- Task goal -
Go through the data and retrieve each line that includes the string "Moorjani".

+++ Dataset extract

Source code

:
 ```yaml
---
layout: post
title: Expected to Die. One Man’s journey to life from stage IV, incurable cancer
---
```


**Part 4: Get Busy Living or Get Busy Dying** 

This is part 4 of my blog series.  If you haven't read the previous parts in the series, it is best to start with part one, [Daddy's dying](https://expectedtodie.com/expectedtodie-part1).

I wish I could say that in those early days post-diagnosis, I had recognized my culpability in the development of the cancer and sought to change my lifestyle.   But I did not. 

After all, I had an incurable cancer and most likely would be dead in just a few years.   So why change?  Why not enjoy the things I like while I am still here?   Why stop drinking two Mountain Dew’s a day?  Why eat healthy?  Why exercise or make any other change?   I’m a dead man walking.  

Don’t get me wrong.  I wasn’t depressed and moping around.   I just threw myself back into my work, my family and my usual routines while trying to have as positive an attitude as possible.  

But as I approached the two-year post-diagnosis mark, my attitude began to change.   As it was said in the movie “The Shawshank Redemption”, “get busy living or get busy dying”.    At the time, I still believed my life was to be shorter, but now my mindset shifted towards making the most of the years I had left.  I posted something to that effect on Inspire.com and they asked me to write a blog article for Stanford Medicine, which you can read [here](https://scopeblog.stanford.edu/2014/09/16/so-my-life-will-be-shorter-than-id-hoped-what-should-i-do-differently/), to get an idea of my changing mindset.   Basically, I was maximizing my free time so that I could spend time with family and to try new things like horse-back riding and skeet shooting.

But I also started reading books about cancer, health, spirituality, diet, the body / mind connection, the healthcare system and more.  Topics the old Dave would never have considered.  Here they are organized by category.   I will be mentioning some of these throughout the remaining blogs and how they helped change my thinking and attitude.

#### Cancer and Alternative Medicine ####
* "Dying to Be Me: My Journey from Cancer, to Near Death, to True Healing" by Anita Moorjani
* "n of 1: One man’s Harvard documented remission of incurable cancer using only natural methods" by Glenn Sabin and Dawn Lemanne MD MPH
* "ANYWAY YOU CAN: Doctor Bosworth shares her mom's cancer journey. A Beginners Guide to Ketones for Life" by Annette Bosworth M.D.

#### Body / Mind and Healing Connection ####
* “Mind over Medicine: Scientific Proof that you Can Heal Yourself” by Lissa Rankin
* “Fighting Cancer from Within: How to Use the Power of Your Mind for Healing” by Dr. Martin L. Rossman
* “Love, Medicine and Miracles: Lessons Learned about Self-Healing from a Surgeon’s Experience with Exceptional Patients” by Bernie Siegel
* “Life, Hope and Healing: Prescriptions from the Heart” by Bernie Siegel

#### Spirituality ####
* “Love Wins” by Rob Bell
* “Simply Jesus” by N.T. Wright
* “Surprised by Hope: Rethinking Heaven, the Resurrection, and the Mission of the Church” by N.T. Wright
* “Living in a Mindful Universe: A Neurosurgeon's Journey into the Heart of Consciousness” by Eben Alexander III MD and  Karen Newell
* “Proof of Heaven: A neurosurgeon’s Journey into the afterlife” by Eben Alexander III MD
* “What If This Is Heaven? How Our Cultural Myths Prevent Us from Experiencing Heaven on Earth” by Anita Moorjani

++++++

- Finished task -
* "Dying to Be Me: My Journey from Cancer, to Near Death, to True Healing" by Anita Moorjani
* “What If This Is Heaven? How Our Cultural Myths Prevent Us from Experiencing Heaven on Earth” by Anita Moorjani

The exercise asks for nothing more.